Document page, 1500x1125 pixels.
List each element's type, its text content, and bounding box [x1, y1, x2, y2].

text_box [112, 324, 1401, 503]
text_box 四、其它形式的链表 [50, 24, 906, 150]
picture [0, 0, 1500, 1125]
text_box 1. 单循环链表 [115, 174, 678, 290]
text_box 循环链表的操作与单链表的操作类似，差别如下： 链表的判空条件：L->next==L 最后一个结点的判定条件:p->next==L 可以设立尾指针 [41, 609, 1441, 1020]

+++++

■ **Work request**
An exact copy of all the records above is the required answer.

■ **Response**
Document page, 1500x1125 pixels.
List each element's type, its text content, and bounding box [x1, y1, x2, y2].

text_box [112, 324, 1401, 503]
text_box 四、其它形式的链表 [50, 24, 906, 150]
picture [0, 0, 1500, 1125]
text_box 1. 单循环链表 [115, 174, 678, 290]
text_box 循环链表的操作与单链表的操作类似，差别如下： 链表的判空条件：L->next==L 最后一个结点的判定条件:p->next==L 可以设立尾指针 [41, 609, 1441, 1020]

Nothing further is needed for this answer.